◆ **The request**:
In the passage on Basilides and Hippolytus, whose testimony does Dr. Lightfoot evidently value highly?

◆ **Passage given**:

[17:2] Why, I might enquire in the
vein of Dr. Lightfoot, is not a syllable said of all this, or of
the fact, which completes the separation of these passages from
Basilides, that the Gnosticism described by Hippolytus is not that
of Basilides, but clearly of a later type; and that writers of that
period, and notably Hippolytus himself, were in the habit of putting,
as it might seem, by the use of an indefinite "he says," sentiments
into the mouth of the founder of a sect which were only expressed
by his later followers? As Dr. Lightfoot evidently highly values
the testimony of Luthardt, I will quote the words of that staunch
apologist to show that, in this, I do not merely represent the views of
a heterodox school. In discussing the supposed quotations from the
fourth Gospel, which Dr. Westcott represents as "certain references"

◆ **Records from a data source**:
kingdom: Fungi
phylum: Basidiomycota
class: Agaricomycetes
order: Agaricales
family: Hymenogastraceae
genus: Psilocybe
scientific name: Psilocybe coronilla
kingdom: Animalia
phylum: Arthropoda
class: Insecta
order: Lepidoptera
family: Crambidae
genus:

◆ **Problem solution**:
Luthardt's